Previously, the first edition programs were based on a 12-year old systematic review (Wernbom 2007) that looked at reps per body part, per week vs. the current meta-analyses we have today, based on ‘hard sets’ per body part/movement per week. Thus, in the present programs, there were instances where we decided to reduce the volume as the first edition programs had volume that was too high based on current evidence.
We have brought volume in line such that the novice programs provide a number of sets per movement/muscle group towards the low end of 10-20, intermediate towards the middle, and advanced towards the upper end.
This may or may not be less volume than what you are already doing, what you like to do, what ‘feels’ right or compared to other popular programs or what your favorite athlete or influencer does or suggests.

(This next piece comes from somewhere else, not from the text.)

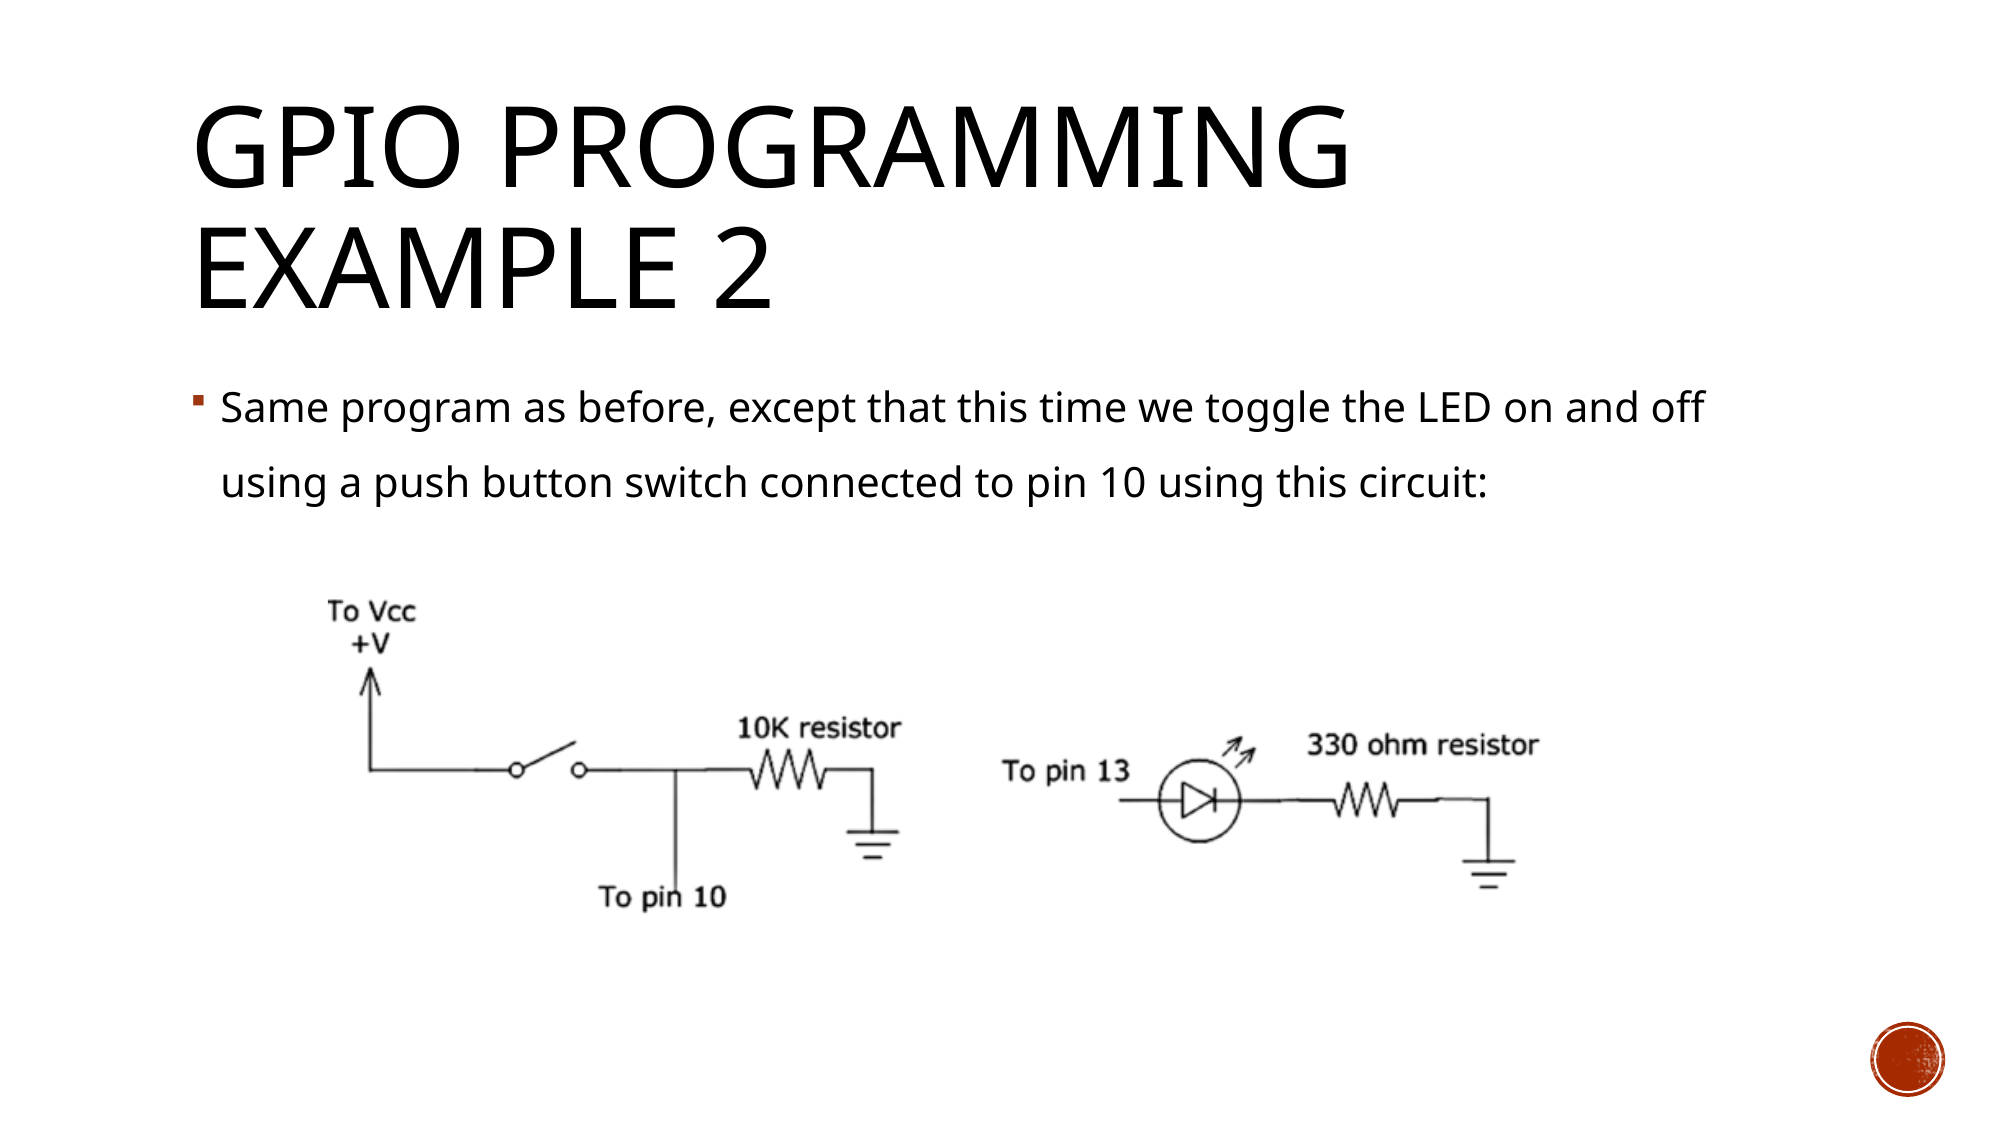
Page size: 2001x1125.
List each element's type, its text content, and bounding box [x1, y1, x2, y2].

But, unless you are an experienced lifter who knows from well-recorded observations over years what your specific volume needs are, I’d advise at least trying to progress using similar volumes to what we recommend first, before deciding it’s too low.
If you don’t make progress and it’s too easy… fantastic, just do more volume and now you know more about your body’s needs. But in my experience as a coach, it’s just as likely (if not more likely) that you could progress just as well, if not faster, with a lower volume. If that ends up being what happens for you, you also just learned something very valuable; and when you do stall moving forward, you know you’ll easily be able to handle a volume increase to keep progress going as it was an amount you used to (unnecessarily) perform.